NOSTALGIE : Bruno Brazil tome 4 : La Cité pétrifiée


Scénario de Louis Albert – Dessins de William Vance – Décors de Coria
Septembre 1972 – 48 pages
Éditeur : Lombard - lelombard.com

Bruno Brazil et les membres de son équipe d’élite, le Commando Caïman, testent la sécurité d’un complexe de la Défense. Ils sont au plus profond de cette base top secrète lorsque les six agents spéciaux ressentent des migraines intenses. Quand ils remontent enfin à la surface, ils découvrent que l’ensemble du personnel est plongé dans l’inconscience. Pire encore, tous les habitants de la ville voisine sont dans le même état et une bande très organisée est en train de piller les locaux de la banque fédérale toute proche. Mais les Caïmans sont là !


Superbement mis en images par le futur dessinateur de XIII, les aventures de Bruno Brazil et de son commando jouent la carte de l’action avec des personnages sympathiques. Espionnage façon James Bond ou polar avec familles mafieuses, le scénariste Louis Albert, plus connu sous son autre pseudonyme de Greg (1931-1999) le papa d’Achille Talon, laisse ses héros flirter avec divers genres. Avec La Cité pétrifiée, ils font ainsi un petit pas du côté de la science-fiction lorsqu’ils font face à un gang dont les membres sont vêtus de combinaisons futuristes et utilisent des armes soniques. Menés par une vielle connaissance, Visage, les sept six mercenaires modernes que sont Bruno Brazil, son jeune frère Billy, Gaucho Moralès, Big Boy Lafayette et son yoyo d’acier, Texas Bronco le cow-boy et la belle Whip Rafale avec son fouet.

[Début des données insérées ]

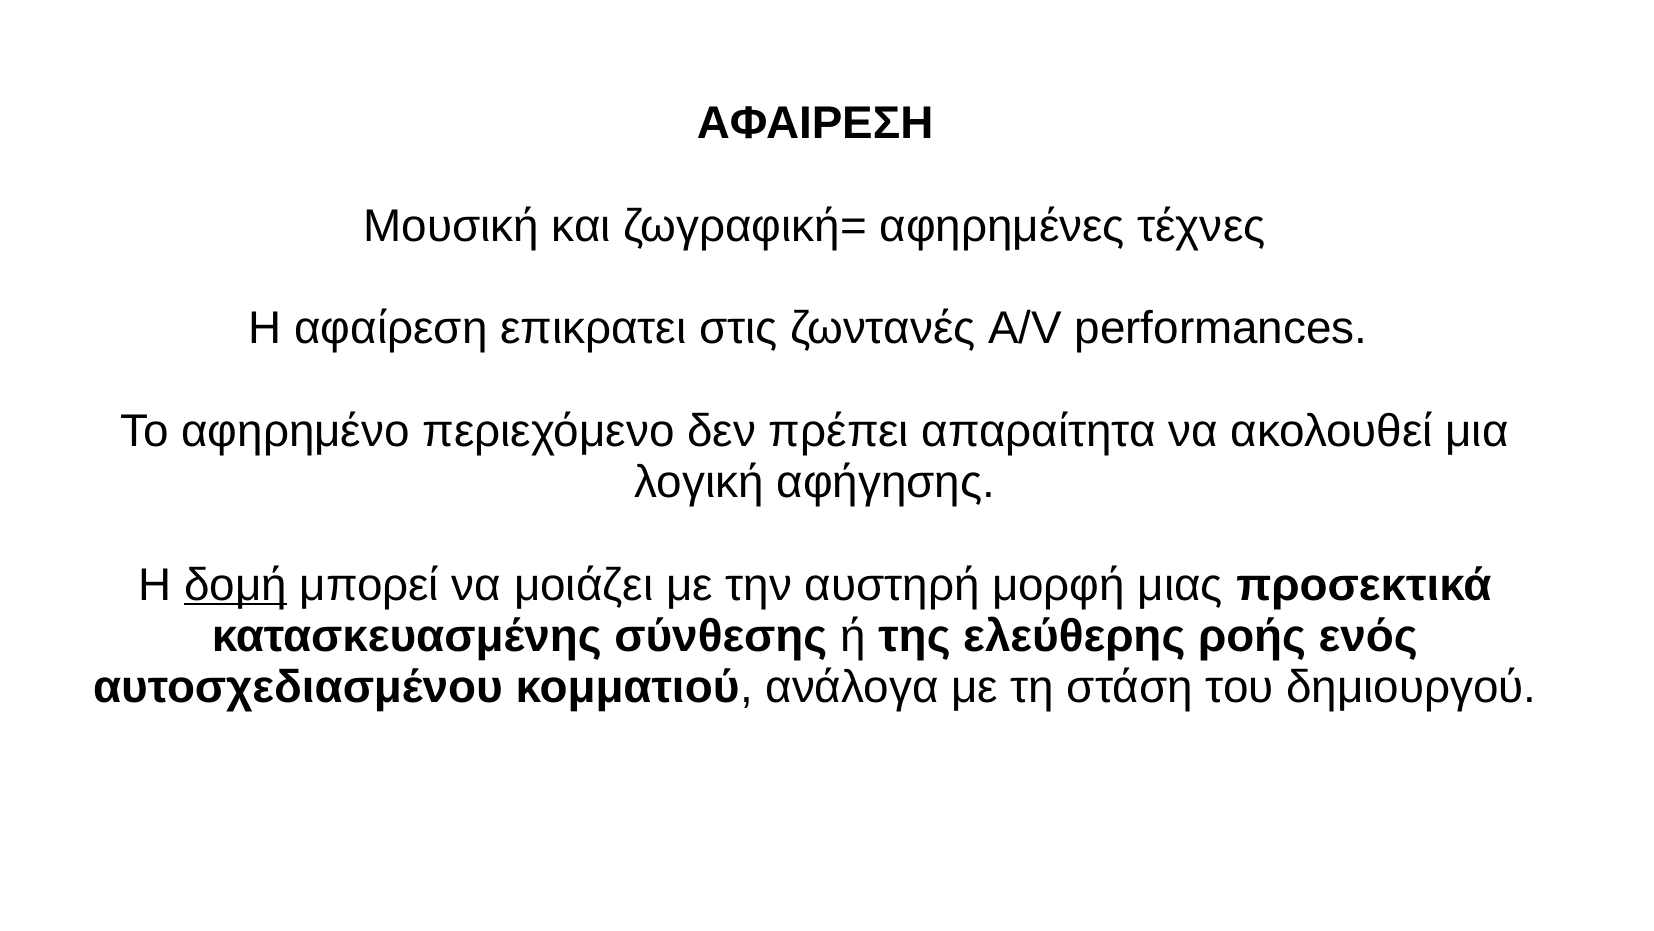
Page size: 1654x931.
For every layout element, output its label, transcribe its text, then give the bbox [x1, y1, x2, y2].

title AΦΑΙΡΕΣΗ Μουσική και ζωγραφική= αφηρημένες τέχνες Η αφαίρεση επικρατει στις ζωντανές A/V performances. Το αφηρημένο περιεχόμενο δεν πρέπει απαραίτητα να ακολουθεί μια λογική αφήγησης. Η δομή μπορεί να μοιάζει με την αυστηρή μορφή μιας προσεκτικά κατασκευασμένης σύνθεσης ή της ελεύθερης ροής ενός αυτοσχεδιασμένου κομματιού, ανάλογα με τη στάση του δημιουργού. [70, 97, 1560, 815]
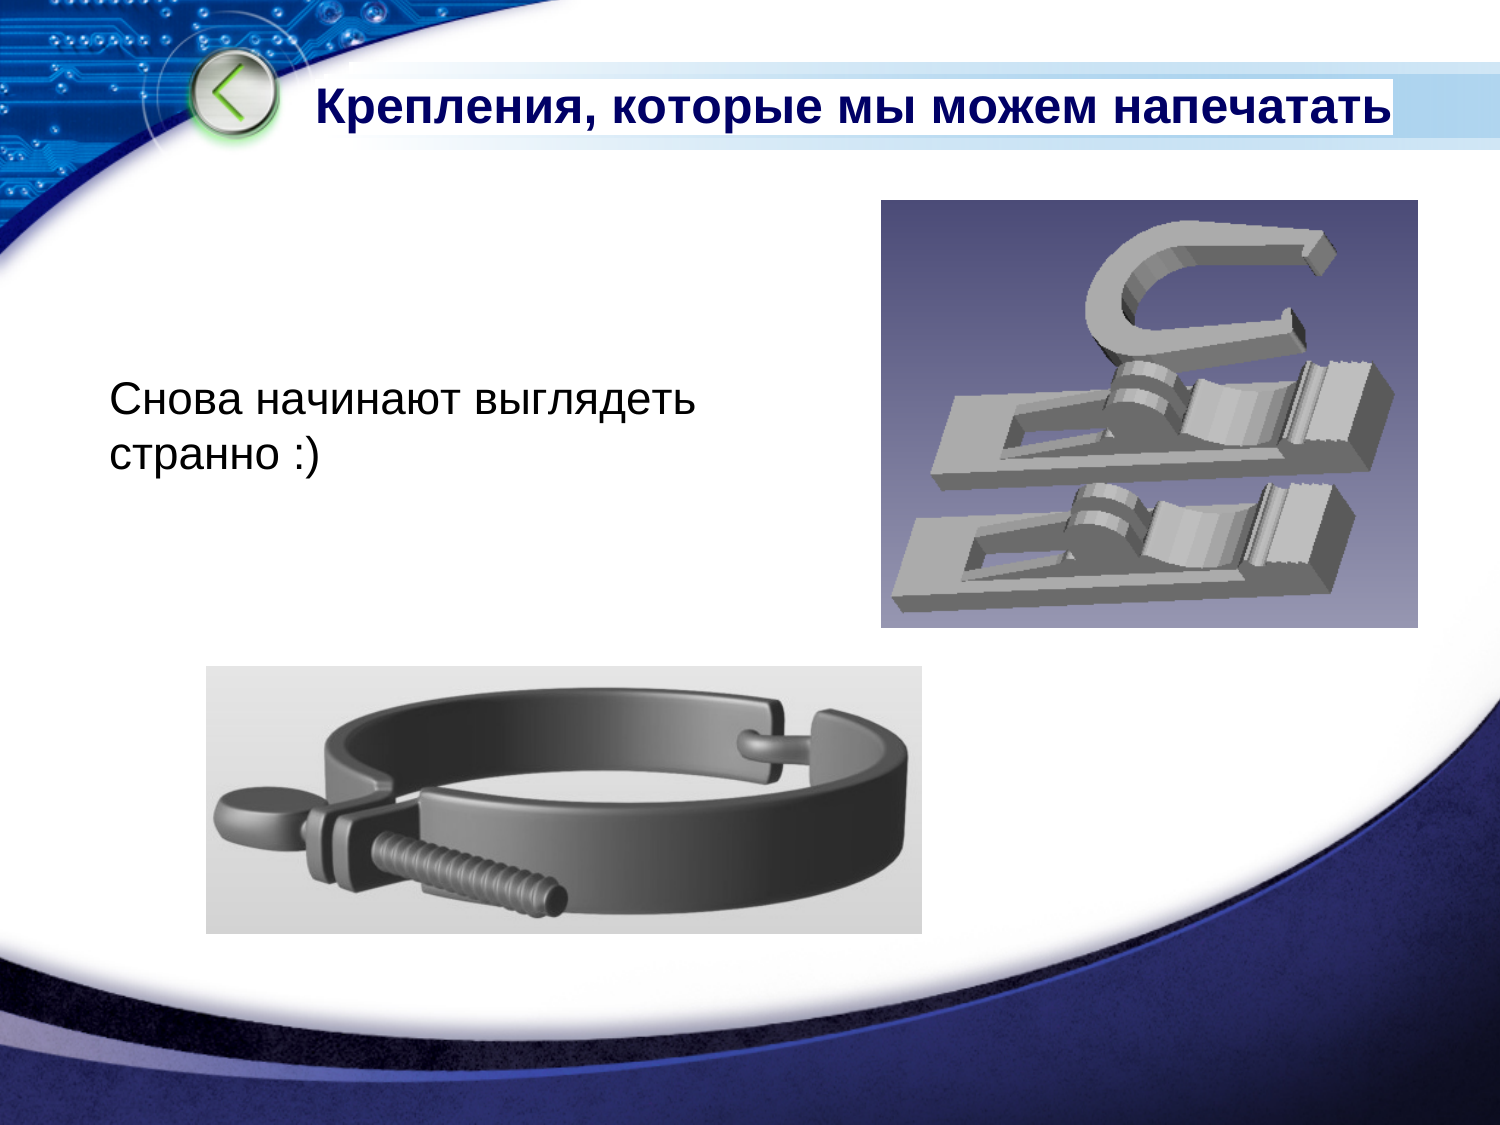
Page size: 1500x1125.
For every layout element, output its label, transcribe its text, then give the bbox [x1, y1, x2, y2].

title Крепления, которые мы можем напечатать [300, 57, 1438, 151]
text_box Снова начинают выглядеть странно :) [94, 361, 845, 487]
picture [0, 0, 1500, 1125]
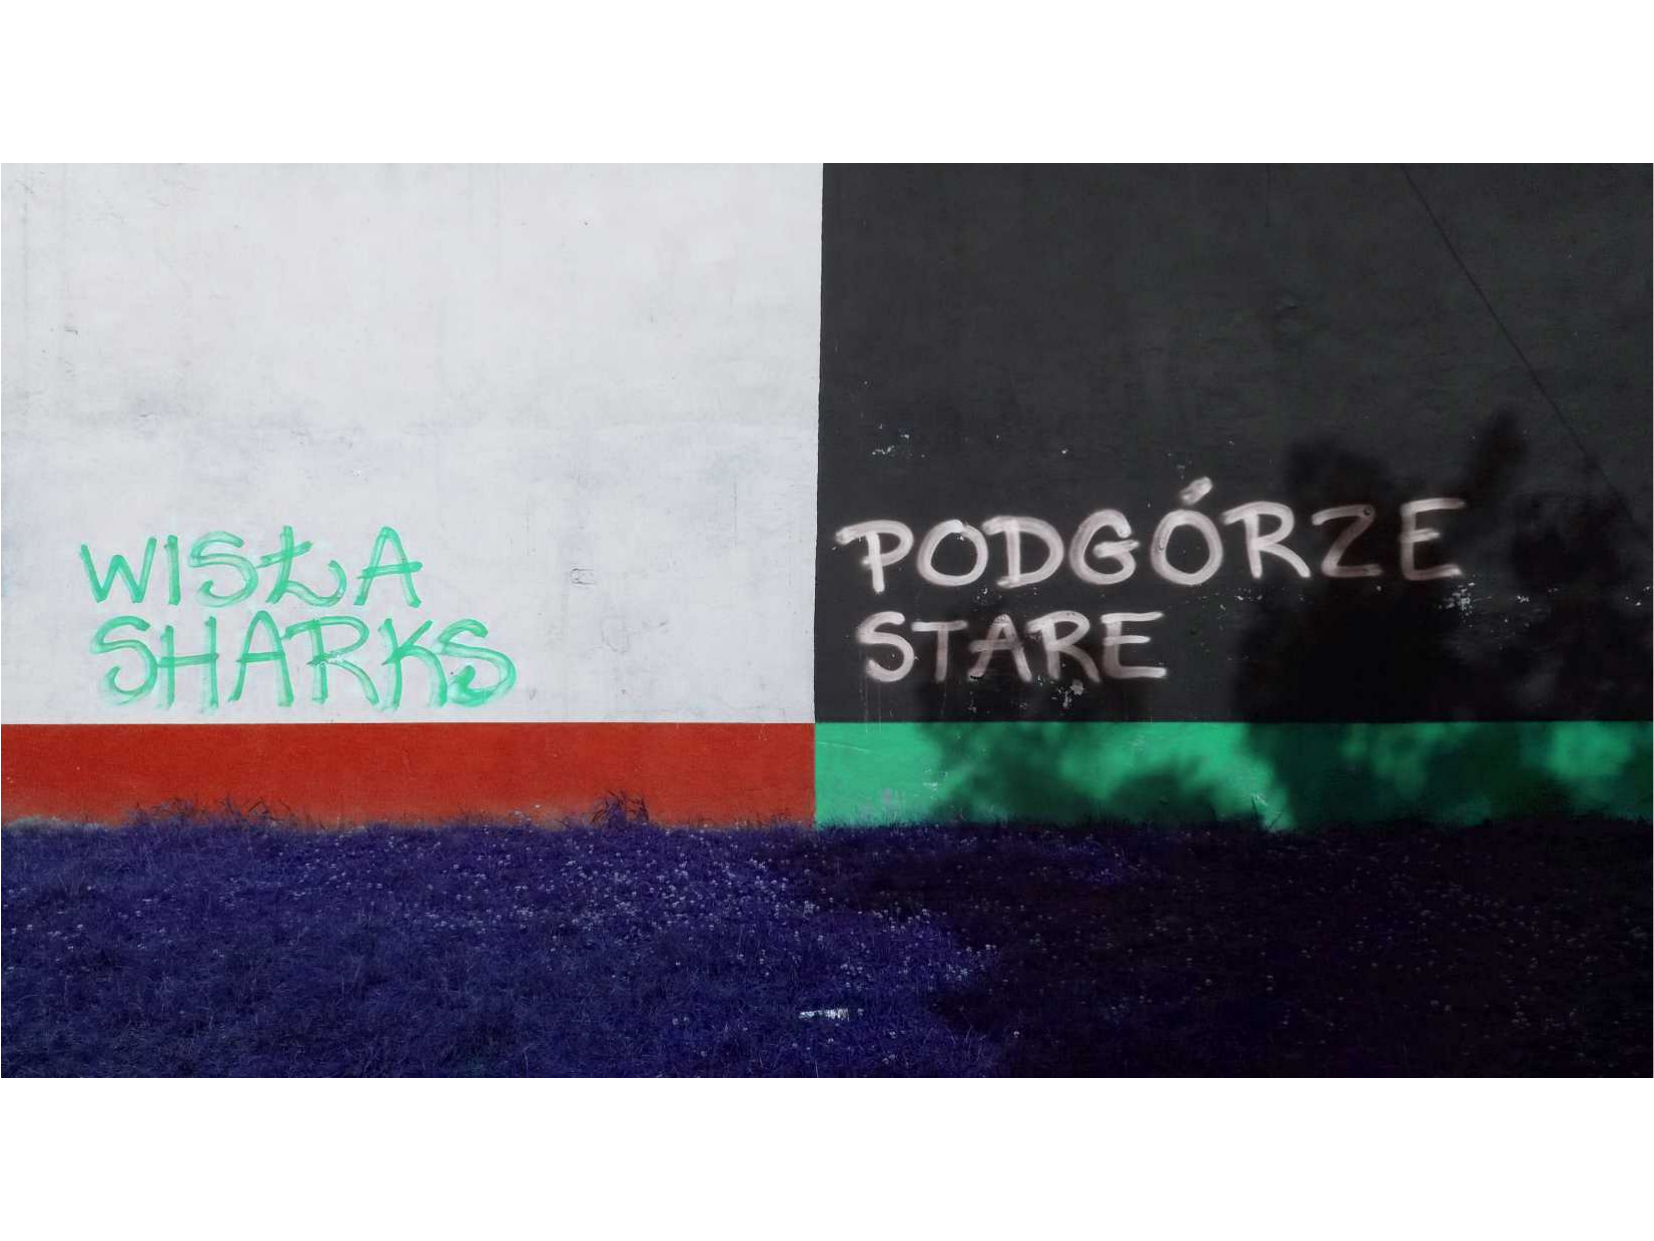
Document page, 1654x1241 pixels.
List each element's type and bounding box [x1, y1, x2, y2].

picture [1, 163, 1654, 1078]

Étrange coïncidence, dans « Le S95 », un épisode de la série télévisée Chapeau melon et bottes de cuir, John Steed, Mike Gambit et Purdey affrontent des gangsters en pleine action, dans un quartier de Londres dont les habitants sont tous endormis par un gaz soporifique expérimental. Cette histoire, bien proche des aventures de Bruno Brazil, a été écrite par Brian Clemens (1931-2015) en 1976, soit cinq ans après la première parution de La Cité pétrifiée en feuilleton dans les pages de l’hebdomadaire Tintin.
Un scénario imaginatif et des dessins toujours aussi efficaces, quarante-cinq ans après leur première publication, font de cette aventure de Bruno Brazil un de ces albums que l’on se plaît à relire encore et encore.